**Provided passage:**

Last time we began our look at preparation of an action plan, offered as a potential way of steering yourself through and out of depression caused by The Costa Blanca Effect. You will recall the stated objective of the plan - to enable you to take control of your life and to start to go forward again. The suggested plan had three elements: identifying your issues; saying goodbye to what has been left behind; and planning your own way forward. Today, in the last part of this series of articles, I want to look more at the final part of your plan, taking action and moving forward. I will also look at issues around sharing you plan with those impacted by it. If you want to recap on any of the previous articles, you can find them all on this web site on the Published Articles Section
So how is your plan shaping up? By now you will have developed your list of situations in which you feel bad. You will also have the corresponding list, identifying now missing elements, which precluded you feeling like this when in the same situation back "home". You may have also begun the emotional acknowledgment of what has been lost. Remember the health warning last time? I said that acknowledging the feelings associated with loss is the most difficult, but ultimately the most beneficial aspect of the work. It is doing this that allows us to move on. You should go forward at a pace that suits you, allowing yourself enough time for this before moving on to the action stage. Remember too, that if you have become aware of issues that belong to your pre-Spain life, you might want to review your situation with a responsible therapist.
So, with the health warning over, let’s move into Part 3 of your action plan. We can now look at the specifics of what has been lost and ask ourselves a simple question. Do we still have a need for whatever we got from what has been lost? The answer will usually be yes, because that is why "the feeling you" has focussed on these issues. If the answer is positive, then we can start to look at how we can find new, different ways of meeting those needs. Now you are going forward, you are thinking ahead, starting to be more active and outward going, making new connections. Perhaps you might find yourself becoming excited a little by the possibilities of life, rather than fearing the future and change.

**Task:** Decide whether each statement agrees with the article on the action plan, answering yes or no and quoting the deciding words of the article: 1. The suggested plan had three elements. 2. Acknowledging the feelings associated with loss is the easiest part of the work. 3. When asked whether we still need what we got from what has been lost, the answer will usually be no. The records have no connection to the text.

[Stored data entries]

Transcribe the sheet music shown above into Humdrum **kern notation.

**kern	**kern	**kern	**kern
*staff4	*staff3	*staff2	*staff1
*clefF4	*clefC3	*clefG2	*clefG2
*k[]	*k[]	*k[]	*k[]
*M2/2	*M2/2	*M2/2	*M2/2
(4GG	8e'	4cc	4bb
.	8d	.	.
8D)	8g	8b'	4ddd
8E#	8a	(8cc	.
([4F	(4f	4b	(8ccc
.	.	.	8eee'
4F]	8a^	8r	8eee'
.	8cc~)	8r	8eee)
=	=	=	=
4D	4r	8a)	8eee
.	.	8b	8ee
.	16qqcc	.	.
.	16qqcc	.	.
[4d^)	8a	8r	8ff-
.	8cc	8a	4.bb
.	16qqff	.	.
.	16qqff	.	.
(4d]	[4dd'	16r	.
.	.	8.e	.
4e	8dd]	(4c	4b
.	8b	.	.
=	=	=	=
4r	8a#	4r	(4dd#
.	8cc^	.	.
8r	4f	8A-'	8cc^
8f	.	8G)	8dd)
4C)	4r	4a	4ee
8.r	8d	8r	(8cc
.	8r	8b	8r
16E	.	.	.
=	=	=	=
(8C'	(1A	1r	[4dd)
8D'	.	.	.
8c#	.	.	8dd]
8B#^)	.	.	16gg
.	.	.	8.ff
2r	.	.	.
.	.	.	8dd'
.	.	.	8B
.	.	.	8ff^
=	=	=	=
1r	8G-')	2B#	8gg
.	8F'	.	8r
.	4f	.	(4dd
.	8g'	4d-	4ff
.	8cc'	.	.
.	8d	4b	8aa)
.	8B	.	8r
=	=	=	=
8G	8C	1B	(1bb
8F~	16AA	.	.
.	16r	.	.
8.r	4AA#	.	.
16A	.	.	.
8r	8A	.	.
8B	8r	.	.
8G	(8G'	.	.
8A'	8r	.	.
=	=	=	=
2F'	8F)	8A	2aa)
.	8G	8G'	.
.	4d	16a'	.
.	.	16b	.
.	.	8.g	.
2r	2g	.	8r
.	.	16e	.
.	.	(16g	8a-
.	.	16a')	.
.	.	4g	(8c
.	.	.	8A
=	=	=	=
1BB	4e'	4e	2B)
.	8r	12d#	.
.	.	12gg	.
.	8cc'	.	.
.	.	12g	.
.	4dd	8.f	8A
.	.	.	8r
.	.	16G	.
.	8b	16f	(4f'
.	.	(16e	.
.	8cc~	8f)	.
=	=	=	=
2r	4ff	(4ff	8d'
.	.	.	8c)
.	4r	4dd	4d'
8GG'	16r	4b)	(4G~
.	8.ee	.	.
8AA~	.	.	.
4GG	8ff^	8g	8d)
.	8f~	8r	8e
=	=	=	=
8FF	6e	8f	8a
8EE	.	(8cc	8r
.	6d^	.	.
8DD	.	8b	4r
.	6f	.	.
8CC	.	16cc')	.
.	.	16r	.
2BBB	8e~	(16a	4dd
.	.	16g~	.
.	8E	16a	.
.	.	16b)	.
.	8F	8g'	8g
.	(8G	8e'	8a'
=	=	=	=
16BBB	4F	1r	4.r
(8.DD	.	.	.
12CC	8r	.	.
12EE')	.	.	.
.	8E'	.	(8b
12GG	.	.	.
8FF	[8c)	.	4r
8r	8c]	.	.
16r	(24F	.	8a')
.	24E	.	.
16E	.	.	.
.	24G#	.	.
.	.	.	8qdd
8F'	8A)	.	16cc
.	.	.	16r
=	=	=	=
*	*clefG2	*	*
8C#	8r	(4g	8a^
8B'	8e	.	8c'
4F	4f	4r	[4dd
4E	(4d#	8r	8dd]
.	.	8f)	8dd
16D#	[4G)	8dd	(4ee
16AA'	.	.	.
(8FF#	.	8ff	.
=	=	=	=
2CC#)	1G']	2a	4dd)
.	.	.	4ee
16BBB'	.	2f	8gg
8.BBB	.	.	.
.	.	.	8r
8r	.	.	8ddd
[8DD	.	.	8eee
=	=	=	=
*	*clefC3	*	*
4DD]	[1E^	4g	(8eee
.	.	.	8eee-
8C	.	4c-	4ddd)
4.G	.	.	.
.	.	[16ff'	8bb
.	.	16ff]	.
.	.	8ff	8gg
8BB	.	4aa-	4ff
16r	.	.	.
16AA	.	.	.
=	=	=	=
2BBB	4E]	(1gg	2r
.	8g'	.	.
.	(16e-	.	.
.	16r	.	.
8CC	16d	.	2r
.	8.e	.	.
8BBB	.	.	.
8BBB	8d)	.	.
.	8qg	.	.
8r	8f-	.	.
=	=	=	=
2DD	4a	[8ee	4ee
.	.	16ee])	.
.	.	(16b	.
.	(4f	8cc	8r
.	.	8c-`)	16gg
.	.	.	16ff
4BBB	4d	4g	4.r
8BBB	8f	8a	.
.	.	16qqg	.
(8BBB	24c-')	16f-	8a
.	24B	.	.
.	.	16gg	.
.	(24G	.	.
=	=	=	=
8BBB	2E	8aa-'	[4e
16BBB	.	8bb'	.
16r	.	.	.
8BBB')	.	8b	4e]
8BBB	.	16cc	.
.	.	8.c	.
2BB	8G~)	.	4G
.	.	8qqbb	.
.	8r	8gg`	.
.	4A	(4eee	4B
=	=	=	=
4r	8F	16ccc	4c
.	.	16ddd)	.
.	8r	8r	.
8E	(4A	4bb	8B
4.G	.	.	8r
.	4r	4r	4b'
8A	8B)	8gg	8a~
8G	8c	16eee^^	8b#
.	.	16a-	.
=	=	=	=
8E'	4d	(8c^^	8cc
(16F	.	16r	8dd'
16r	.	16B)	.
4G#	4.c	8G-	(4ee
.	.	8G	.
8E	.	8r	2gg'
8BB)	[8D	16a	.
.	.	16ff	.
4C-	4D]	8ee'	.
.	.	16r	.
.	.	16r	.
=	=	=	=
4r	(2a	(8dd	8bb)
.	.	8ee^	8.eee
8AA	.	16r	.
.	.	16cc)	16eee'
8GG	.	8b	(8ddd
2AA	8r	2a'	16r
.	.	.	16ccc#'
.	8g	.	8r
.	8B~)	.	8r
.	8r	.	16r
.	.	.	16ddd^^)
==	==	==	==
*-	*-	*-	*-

**Written response:**
1. Yes: "The suggested plan had three elements"
2. No: "acknowledging the feelings associated with loss is the most difficult, but ultimately the most beneficial aspect of the work"
3. No: "The answer will usually be yes"